Saturday, 16 March 2013

Denbigh Quarry

Over the last year or so Ryan Mcconnell, Luke Owens and friends have been developing a sweet little crag near the castle in Denbigh. Like the Dyserth crags this has been climbed on before on trad and top rope but the boys have been putting up some very nice bolted routes. The rock is interesting and featured and quite slopey in places. Last week Luke topped developments with a great looking new 7b:

Force Majeure - 7b - First Ascent from Luke Owens on Vimeo.


The crag will feature in the forthcoming North Wales Lime guide but for a few more details check out Lukes blog.

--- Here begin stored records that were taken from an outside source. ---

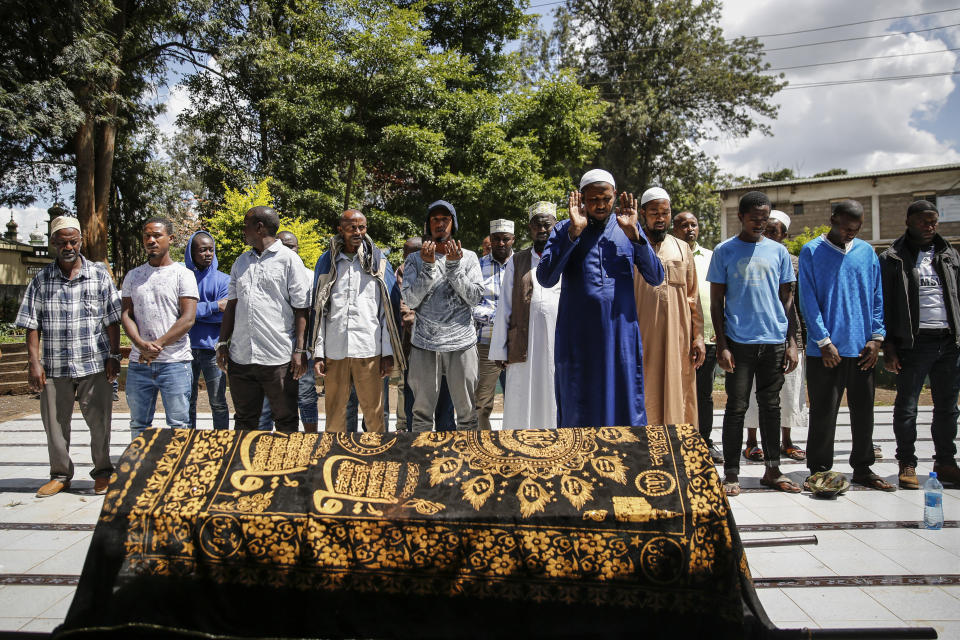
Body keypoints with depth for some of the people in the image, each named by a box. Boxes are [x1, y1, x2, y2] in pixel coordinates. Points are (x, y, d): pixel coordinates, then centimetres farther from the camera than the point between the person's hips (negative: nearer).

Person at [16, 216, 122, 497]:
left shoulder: (100, 276, 4)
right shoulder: (41, 280, 7)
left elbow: (112, 321, 4)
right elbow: (32, 326, 5)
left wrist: (114, 356, -3)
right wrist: (34, 363, -2)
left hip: (94, 364, -2)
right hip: (54, 367, 2)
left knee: (99, 422, 2)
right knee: (55, 424, 9)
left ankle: (102, 472, 18)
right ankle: (60, 475, 25)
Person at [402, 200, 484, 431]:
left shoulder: (468, 257, 9)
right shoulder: (415, 260, 8)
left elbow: (475, 297, -3)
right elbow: (411, 300, -4)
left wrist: (453, 266, -11)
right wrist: (429, 266, -12)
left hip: (462, 343, 0)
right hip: (425, 344, 0)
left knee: (467, 413, 4)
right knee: (422, 414, 4)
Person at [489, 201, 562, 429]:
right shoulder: (517, 262, 13)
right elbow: (504, 308, 11)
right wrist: (500, 350, 5)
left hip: (559, 343, -1)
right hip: (524, 346, 1)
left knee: (554, 402, 2)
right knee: (522, 403, 2)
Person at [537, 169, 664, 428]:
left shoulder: (628, 228, 9)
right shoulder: (563, 230, 4)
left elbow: (656, 278, 1)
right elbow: (545, 278, -10)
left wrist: (633, 234, -10)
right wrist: (574, 232, -15)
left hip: (621, 334, 1)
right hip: (577, 336, -1)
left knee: (626, 407, 4)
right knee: (578, 414, 6)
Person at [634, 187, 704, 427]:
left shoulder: (682, 249, 13)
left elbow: (693, 297, 14)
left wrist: (698, 337, 7)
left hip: (678, 340, 3)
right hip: (643, 340, -3)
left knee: (678, 401, 7)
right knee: (645, 401, -1)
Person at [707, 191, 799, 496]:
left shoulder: (778, 251, 10)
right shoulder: (724, 251, 2)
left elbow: (787, 298, 13)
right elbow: (716, 302, 1)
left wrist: (792, 342, 5)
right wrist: (722, 345, -7)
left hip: (775, 341, 3)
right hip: (739, 342, -3)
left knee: (771, 405, 11)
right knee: (736, 407, -1)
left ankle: (772, 470, 21)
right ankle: (731, 473, 7)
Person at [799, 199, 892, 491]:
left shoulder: (867, 252, 11)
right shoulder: (812, 252, -1)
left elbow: (877, 297, 12)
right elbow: (808, 300, -6)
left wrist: (876, 337, 1)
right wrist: (824, 341, -12)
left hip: (862, 348, 4)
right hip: (825, 349, -4)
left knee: (863, 411, 10)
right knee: (824, 412, 1)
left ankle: (863, 468, 22)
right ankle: (819, 469, 11)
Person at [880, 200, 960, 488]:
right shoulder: (892, 259, 1)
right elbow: (885, 306, -2)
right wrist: (889, 347, -8)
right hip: (914, 342, -4)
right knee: (907, 406, 1)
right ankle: (907, 464, 11)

As sport season (hopefully) approaches here's one from last year. Some phone camera footage of Pete Robins repeating Corinthian Groove (8b) on the Orme:



Below average temperatures are forecast until mid April so unless you catch Malham or Dinbren on a sunny day there's not much fun to be had on a rope for the wimps.

Tuesday, 5 March 2013

Pilgrimage 2nd Ascent

Alex Barrows has made quick work of Malc Smiths Pilgrimage in Parisellas. Pilgrimage (or The Big Link as it was always referred to) is a historic piece of Welsh climbing. In the early 90s long before the Cave was a popular and recognised bouldering destination an in-form Ben Moon got close to making the FA. The problem was written up in the first Northern Soul despite being a project and its legend grew in Cave circles. In 2004 legendary strong man Malcolm Smith invested considerable time and money (1000 pounds worth of fuel driving down from Scotland) and made the first ascent of the link at 8b+ or F9a. Over the years it has repelled would be repeaters such as Danny Cattell, Mark Katz, Gaz Parry and even Pete Robins who has done most of the links in there. Although all the moves are achievable for many the main undercut crux section is hideous after climbing the first half. Barrows has put the time into the Cave recently and has found kneebars on most of the links he has done. The rubber pads have resulted in the most minor of knee scums being utilised to bypass otherwise pretty burly moves. His sequence on Pilgrimage is quite something. He knees down on the arch to get into RA. At the start of RA he shakes out with a kneebar. The first serious move on Pilgrimage is getting your left hand into the penultimate pocket on Rocka. Here Barrows walks his feet round, gets a knee in and shuffles his left hand into the pocket. Then he rolls over to the Trigger Cut starting hold a la Malc and at the undercuts crux he walks his right knee into a knee bar and here he can get a almost no hands rest before the finish up Beaver Cleaver . Barrows reckons his sequence is worth 8c+. I think most people who have a affinity to the harder problems in the Cave will feel slightly saddened about these classic hard links being made easier. They've always been such meaty, inspiring challenges. It's not quite the same seeing them climbed with shakeouts at various points. Having said that they are still meaty bits of climbing and i for one still don't think the majority will take their kneepads to the Cave. The kneebars on Trigger Cut have been known about for years and still most try it without. Barrows kneebars in particular are so leg length specific and tricky that they will never be popular. All of this creates a nightmare for guidebook editors (poor Mr P). Anyway Spring has nearly sprung, its almost time to get the rope out!